BEIJING - The stands are finally empty at the National Stadium. The Water Cube keeps pulsing gently at night, for nobody in particular. The athletes have all gone home, the reporters and photographers back to their day jobs covering golf or baseball. Even the Chinese tourists have vanished. Beijing is alone once more. But never again will it be lonely.

China is a country whose greatest breakthroughs and toughest setbacks have been marked by the arrival of foreigners. Think Mongol imperialism. Or the Opium Wars and the Rape of Nanjing. Ping-pong diplomacy and Richard Nixon. It's clear that despite a reflexive Chinese tendency to view foreigners as reckless meddlers, China's fortunes have historically waxed and waned with the tides of visitors from afar. Fitting, then, that the Middle Kingdom should announce its return to global influence just as all the world's people have gathered in its own backyard.

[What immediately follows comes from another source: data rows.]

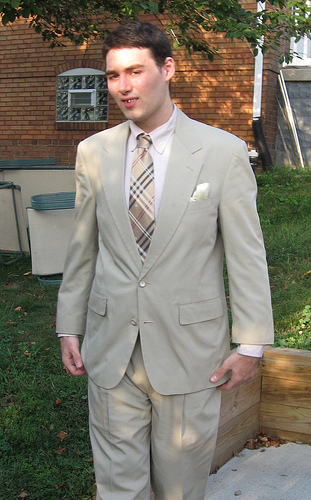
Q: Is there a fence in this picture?
A: No, there are no fences.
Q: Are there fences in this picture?
A: No, there are no fences.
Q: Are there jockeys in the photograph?
A: No, there are no jockeys.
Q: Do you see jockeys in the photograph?
A: No, there are no jockeys.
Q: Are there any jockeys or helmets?
A: No, there are no jockeys or helmets.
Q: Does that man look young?
A: Yes, the man is young.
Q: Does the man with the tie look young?
A: Yes, the man is young.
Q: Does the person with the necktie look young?
A: Yes, the man is young.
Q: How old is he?
A: The man is young.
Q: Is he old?
A: No, the man is young.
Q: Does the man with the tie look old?
A: No, the man is young.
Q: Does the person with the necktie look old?
A: No, the man is young.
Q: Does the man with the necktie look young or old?
A: The man is young.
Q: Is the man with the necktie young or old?
A: The man is young.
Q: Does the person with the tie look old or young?
A: The man is young.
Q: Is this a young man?
A: Yes, this is a young man.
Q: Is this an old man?
A: No, this is a young man.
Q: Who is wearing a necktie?
A: The man is wearing a necktie.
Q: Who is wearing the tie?
A: The man is wearing a necktie.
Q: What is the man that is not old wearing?
A: The man is wearing a necktie.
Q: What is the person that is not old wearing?
A: The man is wearing a necktie.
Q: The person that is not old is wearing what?
A: The man is wearing a necktie.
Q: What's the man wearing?
A: The man is wearing a necktie.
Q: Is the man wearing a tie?
A: Yes, the man is wearing a tie.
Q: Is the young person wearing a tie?
A: Yes, the man is wearing a tie.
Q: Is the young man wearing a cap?
A: No, the man is wearing a tie.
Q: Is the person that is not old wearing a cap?
A: No, the man is wearing a tie.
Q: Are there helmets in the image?
A: No, there are no helmets.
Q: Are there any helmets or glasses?
A: No, there are no helmets or glasses.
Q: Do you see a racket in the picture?
A: No, there are no rackets.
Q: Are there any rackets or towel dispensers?
A: No, there are no rackets or towel dispensers.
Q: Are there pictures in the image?
A: No, there are no pictures.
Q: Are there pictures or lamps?
A: No, there are no pictures or lamps.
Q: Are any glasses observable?
A: No, there are no glasses.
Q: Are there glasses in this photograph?
A: No, there are no glasses.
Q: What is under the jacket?
A: The dress shirt is under the jacket.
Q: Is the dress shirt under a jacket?
A: Yes, the dress shirt is under a jacket.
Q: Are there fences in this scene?
A: No, there are no fences.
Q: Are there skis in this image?
A: No, there are no skis.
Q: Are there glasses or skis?
A: No, there are no skis or glasses.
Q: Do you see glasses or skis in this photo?
A: No, there are no skis or glasses.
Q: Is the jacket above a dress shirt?
A: Yes, the jacket is above a dress shirt.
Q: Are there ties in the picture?
A: Yes, there is a tie.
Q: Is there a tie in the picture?
A: Yes, there is a tie.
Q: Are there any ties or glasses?
A: Yes, there is a tie.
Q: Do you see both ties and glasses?
A: No, there is a tie but no glasses.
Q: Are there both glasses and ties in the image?
A: No, there is a tie but no glasses.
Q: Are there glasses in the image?
A: No, there are no glasses.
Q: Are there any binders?
A: No, there are no binders.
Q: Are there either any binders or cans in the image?
A: No, there are no binders or cans.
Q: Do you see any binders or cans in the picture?
A: No, there are no binders or cans.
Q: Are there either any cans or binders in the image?
A: No, there are no binders or cans.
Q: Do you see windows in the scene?
A: Yes, there is a window.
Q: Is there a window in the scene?
A: Yes, there is a window.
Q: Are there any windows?
A: Yes, there is a window.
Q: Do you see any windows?
A: Yes, there is a window.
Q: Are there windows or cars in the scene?
A: Yes, there is a window.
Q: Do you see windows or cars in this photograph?
A: Yes, there is a window.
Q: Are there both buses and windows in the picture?
A: No, there is a window but no buses.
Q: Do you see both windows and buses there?
A: No, there is a window but no buses.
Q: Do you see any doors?
A: No, there are no doors.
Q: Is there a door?
A: No, there are no doors.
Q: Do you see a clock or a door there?
A: No, there are no doors or clocks.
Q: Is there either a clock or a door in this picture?
A: No, there are no doors or clocks.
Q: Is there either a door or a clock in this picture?
A: No, there are no doors or clocks.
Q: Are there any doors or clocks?
A: No, there are no doors or clocks.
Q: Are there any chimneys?
A: No, there are no chimneys.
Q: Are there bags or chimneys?
A: No, there are no chimneys or bags.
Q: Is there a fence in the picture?
A: No, there are no fences.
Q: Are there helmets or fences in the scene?
A: No, there are no fences or helmets.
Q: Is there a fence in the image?
A: No, there are no fences.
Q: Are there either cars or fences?
A: No, there are no fences or cars.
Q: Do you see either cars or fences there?
A: No, there are no fences or cars.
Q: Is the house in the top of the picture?
A: Yes, the house is in the top of the image.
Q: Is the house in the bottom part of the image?
A: No, the house is in the top of the image.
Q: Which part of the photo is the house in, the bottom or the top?
A: The house is in the top of the image.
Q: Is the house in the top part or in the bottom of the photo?
A: The house is in the top of the image.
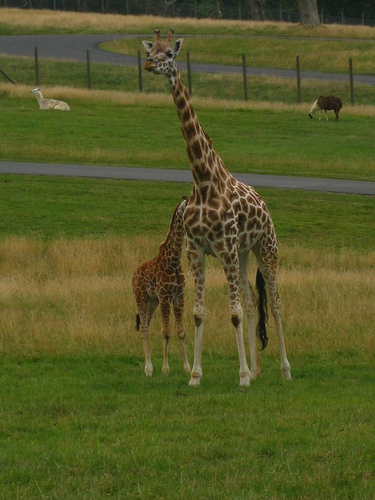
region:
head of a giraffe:
[137, 28, 181, 75]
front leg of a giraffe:
[183, 209, 207, 385]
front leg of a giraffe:
[210, 215, 252, 384]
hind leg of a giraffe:
[252, 228, 293, 379]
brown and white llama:
[306, 93, 343, 124]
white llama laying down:
[28, 85, 68, 112]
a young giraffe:
[131, 196, 193, 373]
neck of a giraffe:
[165, 70, 226, 185]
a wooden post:
[32, 46, 40, 84]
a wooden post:
[241, 54, 248, 101]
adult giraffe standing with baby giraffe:
[117, 24, 302, 382]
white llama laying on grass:
[24, 84, 69, 112]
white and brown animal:
[303, 89, 349, 123]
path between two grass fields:
[7, 153, 363, 199]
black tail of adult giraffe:
[247, 267, 274, 344]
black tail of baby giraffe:
[130, 307, 144, 328]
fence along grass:
[4, 37, 373, 109]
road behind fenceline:
[16, 17, 366, 94]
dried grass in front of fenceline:
[5, 86, 374, 119]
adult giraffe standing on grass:
[138, 30, 297, 388]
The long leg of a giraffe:
[193, 259, 202, 379]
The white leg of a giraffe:
[194, 331, 199, 372]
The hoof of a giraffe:
[238, 368, 249, 385]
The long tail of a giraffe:
[258, 276, 264, 344]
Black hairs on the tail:
[134, 315, 139, 330]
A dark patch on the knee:
[232, 315, 237, 325]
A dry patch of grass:
[39, 281, 119, 305]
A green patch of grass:
[17, 390, 117, 416]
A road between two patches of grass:
[84, 166, 133, 174]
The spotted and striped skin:
[201, 184, 233, 228]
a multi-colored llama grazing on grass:
[294, 84, 348, 130]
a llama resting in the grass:
[28, 84, 88, 118]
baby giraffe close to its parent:
[103, 167, 213, 383]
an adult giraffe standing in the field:
[123, 28, 300, 363]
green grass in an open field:
[27, 386, 355, 493]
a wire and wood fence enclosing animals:
[8, 45, 367, 130]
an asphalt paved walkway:
[19, 154, 367, 208]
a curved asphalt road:
[4, 9, 365, 100]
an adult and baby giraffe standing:
[94, 35, 310, 375]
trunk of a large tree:
[297, 2, 335, 31]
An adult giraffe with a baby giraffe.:
[130, 26, 293, 387]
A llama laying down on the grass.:
[27, 86, 72, 111]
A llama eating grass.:
[308, 95, 343, 120]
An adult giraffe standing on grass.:
[143, 26, 291, 386]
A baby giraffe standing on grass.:
[130, 197, 202, 375]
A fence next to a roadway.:
[2, 47, 374, 106]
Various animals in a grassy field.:
[1, 6, 370, 495]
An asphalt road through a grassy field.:
[1, 158, 373, 195]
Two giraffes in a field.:
[129, 28, 295, 388]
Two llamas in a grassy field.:
[30, 86, 342, 122]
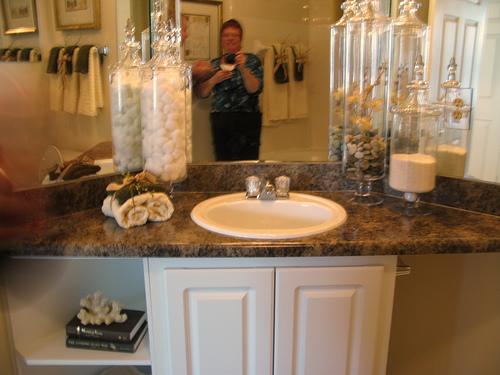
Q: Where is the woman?
A: In the bathroom.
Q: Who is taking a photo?
A: A woman.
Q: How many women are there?
A: One.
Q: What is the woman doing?
A: Taking a picture.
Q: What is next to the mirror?
A: Vases.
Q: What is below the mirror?
A: A sink.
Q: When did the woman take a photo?
A: Just now.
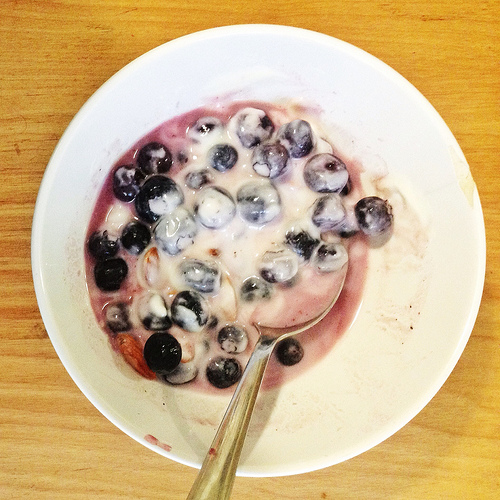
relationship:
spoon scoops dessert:
[186, 239, 347, 497] [80, 97, 398, 401]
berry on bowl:
[236, 105, 274, 146] [20, 21, 489, 483]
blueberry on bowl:
[306, 155, 348, 190] [20, 21, 489, 483]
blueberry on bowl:
[354, 195, 390, 240] [20, 21, 489, 483]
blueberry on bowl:
[237, 180, 281, 223] [20, 21, 489, 483]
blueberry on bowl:
[134, 140, 170, 174] [20, 21, 489, 483]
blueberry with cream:
[306, 155, 348, 190] [356, 170, 420, 358]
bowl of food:
[20, 21, 489, 483] [96, 119, 396, 372]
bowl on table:
[20, 21, 489, 483] [6, 4, 493, 494]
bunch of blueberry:
[85, 110, 391, 389] [88, 106, 395, 388]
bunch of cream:
[85, 110, 391, 389] [102, 105, 353, 388]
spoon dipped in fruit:
[186, 239, 347, 497] [353, 196, 390, 238]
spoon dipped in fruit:
[186, 239, 347, 497] [304, 152, 347, 197]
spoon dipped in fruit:
[186, 239, 347, 497] [246, 142, 291, 179]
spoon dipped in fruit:
[186, 239, 347, 497] [277, 119, 315, 153]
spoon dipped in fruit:
[186, 239, 347, 497] [196, 189, 233, 229]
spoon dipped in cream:
[186, 239, 347, 497] [89, 97, 429, 417]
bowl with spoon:
[20, 21, 489, 483] [186, 239, 347, 497]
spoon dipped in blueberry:
[186, 239, 347, 497] [137, 174, 182, 218]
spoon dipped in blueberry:
[186, 239, 347, 497] [237, 103, 276, 150]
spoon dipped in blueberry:
[186, 239, 347, 497] [141, 329, 190, 371]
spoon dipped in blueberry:
[186, 239, 347, 497] [304, 150, 348, 193]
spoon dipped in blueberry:
[186, 239, 347, 497] [272, 334, 311, 363]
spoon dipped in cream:
[186, 239, 347, 497] [349, 147, 430, 348]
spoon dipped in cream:
[186, 239, 347, 497] [190, 170, 311, 276]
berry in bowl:
[143, 330, 185, 381] [20, 21, 489, 483]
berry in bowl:
[113, 163, 143, 205] [20, 21, 489, 483]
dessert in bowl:
[67, 90, 443, 446] [74, 37, 484, 417]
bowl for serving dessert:
[59, 41, 484, 481] [86, 97, 428, 439]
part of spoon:
[183, 376, 263, 498] [182, 241, 374, 498]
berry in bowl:
[352, 193, 398, 243] [20, 21, 489, 483]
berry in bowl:
[225, 105, 280, 151] [20, 21, 489, 483]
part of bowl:
[45, 277, 85, 340] [20, 21, 489, 483]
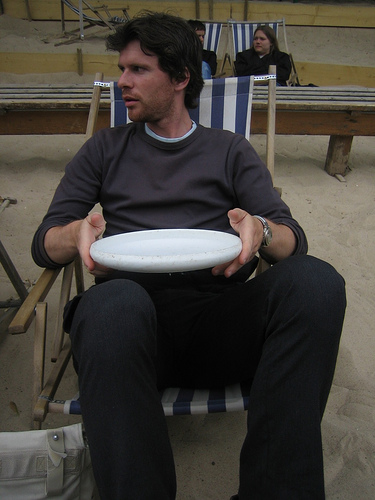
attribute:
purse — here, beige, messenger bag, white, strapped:
[0, 425, 84, 498]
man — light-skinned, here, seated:
[33, 10, 346, 499]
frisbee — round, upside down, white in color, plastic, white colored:
[91, 229, 242, 272]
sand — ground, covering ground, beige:
[1, 20, 373, 499]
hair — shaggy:
[104, 10, 202, 110]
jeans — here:
[202, 60, 210, 78]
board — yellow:
[0, 53, 373, 89]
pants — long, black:
[71, 254, 348, 500]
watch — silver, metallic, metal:
[255, 211, 271, 249]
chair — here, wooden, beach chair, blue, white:
[9, 66, 279, 431]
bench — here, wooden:
[0, 86, 373, 177]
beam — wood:
[0, 111, 374, 136]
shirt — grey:
[141, 123, 198, 144]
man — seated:
[186, 20, 217, 78]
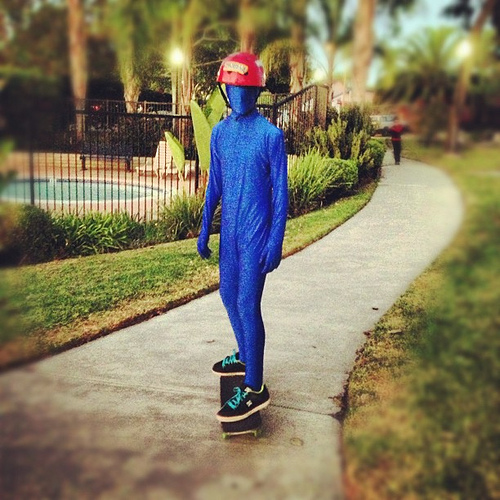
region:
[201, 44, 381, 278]
a man wearing helmet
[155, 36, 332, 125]
a man wearing a red helmet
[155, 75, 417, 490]
a man wearing blue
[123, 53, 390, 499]
a man riding a skateboaord on a sidewalk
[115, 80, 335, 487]
a man on the sidewalk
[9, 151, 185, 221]
a pool behind a fence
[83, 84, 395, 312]
a black metal fence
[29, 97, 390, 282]
a tall metal fence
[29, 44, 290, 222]
a tall black metal fence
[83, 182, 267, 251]
bushes along the fence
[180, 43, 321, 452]
person standing on a skateboard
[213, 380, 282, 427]
blue shoelaces on the shoe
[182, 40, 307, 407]
person wearing a blue bodysuit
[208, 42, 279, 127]
red helmet on the head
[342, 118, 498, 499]
grass on the ground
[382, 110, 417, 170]
person walking on the sidewalk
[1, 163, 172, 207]
an in ground pool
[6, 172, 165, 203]
light blue water in the pool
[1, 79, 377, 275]
plants along the fence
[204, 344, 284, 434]
both feet on the skateboard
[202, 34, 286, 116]
The helmet is red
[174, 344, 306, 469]
The person is on a board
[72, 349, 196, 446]
The concrete is gray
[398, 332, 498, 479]
The grass is patchy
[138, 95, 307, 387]
The person has a blue suit on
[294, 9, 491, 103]
It is day time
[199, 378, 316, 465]
The person has sneakers on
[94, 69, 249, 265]
The fence is metal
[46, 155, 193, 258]
The pool is in the back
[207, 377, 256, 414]
The shoe laces are blue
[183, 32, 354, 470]
a man wearing all blue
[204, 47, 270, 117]
the head of a man in blue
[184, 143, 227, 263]
the arm of a man in blue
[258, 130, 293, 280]
the arm of a man in blue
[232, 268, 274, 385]
the leg of a man in blue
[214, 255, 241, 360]
the leg of a man in blue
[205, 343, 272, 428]
the shoes of a man in blue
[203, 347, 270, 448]
the skateboard of a man in blue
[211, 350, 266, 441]
a black skateboard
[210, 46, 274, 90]
a red skateboarding helmet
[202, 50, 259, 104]
person wearing red helmet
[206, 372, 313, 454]
shoes with green strings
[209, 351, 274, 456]
person on black skateboard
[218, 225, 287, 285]
person in blue coverall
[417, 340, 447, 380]
green foliage by sidewalk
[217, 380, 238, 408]
shoes are black and white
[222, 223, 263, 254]
zipper on blue coverall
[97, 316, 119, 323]
brown and green grass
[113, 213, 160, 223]
metal gate behind sidewalk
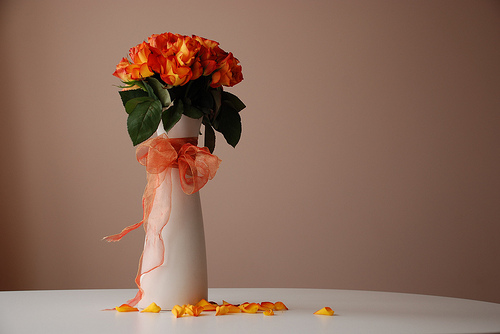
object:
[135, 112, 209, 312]
vase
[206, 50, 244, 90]
flower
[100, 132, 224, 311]
ribbon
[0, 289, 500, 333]
table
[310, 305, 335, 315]
petal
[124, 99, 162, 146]
leaf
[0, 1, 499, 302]
wall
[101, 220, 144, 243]
wire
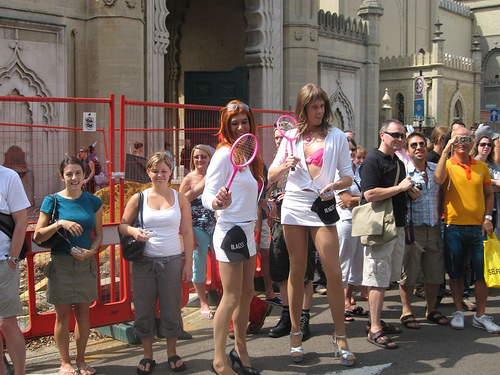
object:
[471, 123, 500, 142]
hat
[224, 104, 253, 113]
sunglasses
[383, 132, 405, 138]
sunglasses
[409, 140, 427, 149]
sunglasses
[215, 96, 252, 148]
head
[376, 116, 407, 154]
head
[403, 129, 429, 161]
head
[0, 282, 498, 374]
tarmac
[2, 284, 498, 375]
floor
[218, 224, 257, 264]
hat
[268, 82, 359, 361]
person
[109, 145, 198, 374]
person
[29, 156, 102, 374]
person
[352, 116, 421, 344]
person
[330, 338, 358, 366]
shoes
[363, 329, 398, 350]
shoes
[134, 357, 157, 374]
shoes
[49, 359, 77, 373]
shoes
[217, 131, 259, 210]
racket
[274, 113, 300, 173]
racket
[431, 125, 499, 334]
man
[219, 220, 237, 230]
pocket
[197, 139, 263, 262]
outfit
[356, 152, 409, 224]
shirt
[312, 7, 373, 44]
building roof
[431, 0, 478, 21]
building roof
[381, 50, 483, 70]
building roof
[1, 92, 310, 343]
fence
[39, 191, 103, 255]
blouse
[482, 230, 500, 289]
bag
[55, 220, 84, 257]
camera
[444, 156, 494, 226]
shirt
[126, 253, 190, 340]
short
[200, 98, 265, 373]
person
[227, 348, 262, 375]
heels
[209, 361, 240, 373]
heels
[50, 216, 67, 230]
wrist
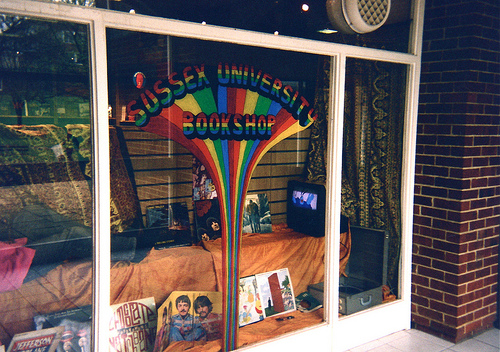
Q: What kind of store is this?
A: A bookshop.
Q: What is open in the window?
A: A small black box.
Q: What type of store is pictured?
A: Bookshop.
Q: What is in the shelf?
A: Books.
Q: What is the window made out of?
A: Glass.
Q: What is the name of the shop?
A: Sussex University.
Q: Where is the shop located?
A: Sussex.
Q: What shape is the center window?
A: Square.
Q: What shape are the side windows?
A: Rectangles.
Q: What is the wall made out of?
A: Brick.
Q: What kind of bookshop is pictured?
A: University bookshop.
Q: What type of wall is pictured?
A: Brick.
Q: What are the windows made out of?
A: Glass.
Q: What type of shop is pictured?
A: Bookshop.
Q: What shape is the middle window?
A: Square.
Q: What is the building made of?
A: Bricks.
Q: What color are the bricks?
A: Red.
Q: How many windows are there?
A: Three.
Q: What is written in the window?
A: Sussex University Bookshop.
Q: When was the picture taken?
A: Daytime.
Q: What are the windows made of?
A: Glass.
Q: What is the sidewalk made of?
A: Cement.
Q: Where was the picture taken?
A: At the storefront.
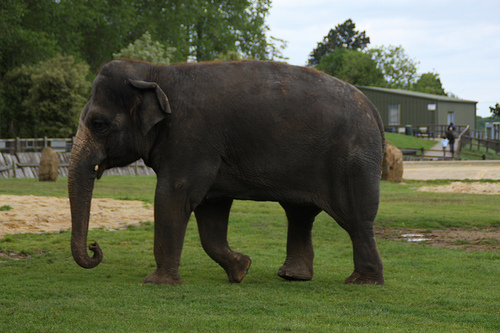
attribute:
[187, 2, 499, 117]
sky — blue, clear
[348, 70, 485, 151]
building — green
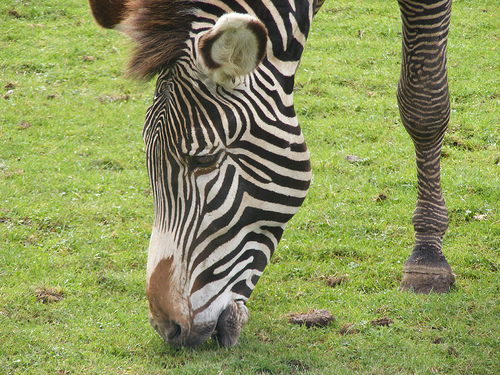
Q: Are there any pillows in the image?
A: No, there are no pillows.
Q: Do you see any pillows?
A: No, there are no pillows.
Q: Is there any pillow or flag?
A: No, there are no pillows or flags.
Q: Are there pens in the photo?
A: No, there are no pens.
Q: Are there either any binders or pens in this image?
A: No, there are no pens or binders.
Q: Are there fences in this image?
A: No, there are no fences.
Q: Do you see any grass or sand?
A: Yes, there is grass.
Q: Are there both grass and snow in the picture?
A: No, there is grass but no snow.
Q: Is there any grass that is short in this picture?
A: Yes, there is short grass.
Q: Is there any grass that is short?
A: Yes, there is grass that is short.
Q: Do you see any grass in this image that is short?
A: Yes, there is grass that is short.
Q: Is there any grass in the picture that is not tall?
A: Yes, there is short grass.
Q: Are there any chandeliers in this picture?
A: No, there are no chandeliers.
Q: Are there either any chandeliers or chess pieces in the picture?
A: No, there are no chandeliers or chess pieces.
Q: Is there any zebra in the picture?
A: Yes, there is a zebra.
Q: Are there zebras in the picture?
A: Yes, there is a zebra.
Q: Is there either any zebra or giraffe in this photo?
A: Yes, there is a zebra.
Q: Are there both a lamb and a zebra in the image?
A: No, there is a zebra but no lambs.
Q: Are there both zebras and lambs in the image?
A: No, there is a zebra but no lambs.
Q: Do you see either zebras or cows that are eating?
A: Yes, the zebra is eating.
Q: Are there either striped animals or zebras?
A: Yes, there is a striped zebra.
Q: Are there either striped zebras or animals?
A: Yes, there is a striped zebra.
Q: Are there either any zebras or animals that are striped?
A: Yes, the zebra is striped.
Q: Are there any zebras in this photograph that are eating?
A: Yes, there is a zebra that is eating.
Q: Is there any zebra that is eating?
A: Yes, there is a zebra that is eating.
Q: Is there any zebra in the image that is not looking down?
A: Yes, there is a zebra that is eating.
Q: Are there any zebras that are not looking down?
A: Yes, there is a zebra that is eating.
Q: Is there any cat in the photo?
A: No, there are no cats.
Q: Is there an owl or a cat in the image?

So, were this year's Summer Olympics a breakthrough for China? Depends on your rubric. Commerce? I'd say so. Gold medals? Absolutely. Prospects for political reform? That's the million-dollar question.

Whether China's celebration of sport represented a true step forward, or simply a feint in that direction, remains to be seen. The Games themselves were a spectacular success, garnering effusive praise. The opening and closing ceremonies were nothing but dazzling, and August was virtually crisis-free. No surprise-such smooth execution was almost guaranteed from the start, thanks to some of the heaviest crowd control this planet has ever seen. With as many as 100,000 official Chinese volunteers laboring day and night for the Games, there were enough to have at least one watching every time you did your laundry, ate breakfast or - I'm not kidding - took a pee. And that's just the volunteers. Then there were the private security guards, the traffic wardens and, of course, the military police in camouflage body armor cradling light assault weapons, all there to make sure we felt welcome.

This insistence on control is characteristic of a government that's hyper-aware of its own image. China's temptation to micromanage the Games - down to instituting cuteness standards for the opening - suggests the country's top leadership might still be unready for the unpredictability of modern capitalism and the international order. Indeed, Westerners tend to think that China should now increase the pace of reform after hosting the Games. By contrast, many Chinese say Beijing 2008 was the prize for coming as far as they have.

It's a strange dichotomy, to be sure, and representative of another historical truth: that China's relationship with the rest of the world has been nothing if not tortuously complicated, filled with painful tales of, alternately, friction and isolation. But I suspect that Beijing need not worry about being marginalized anymore. Just think about how many people stood up in their seats to applaud the opening ceremony. It didn't go over like the rest of Chinese history. This time, China and the world stood as one.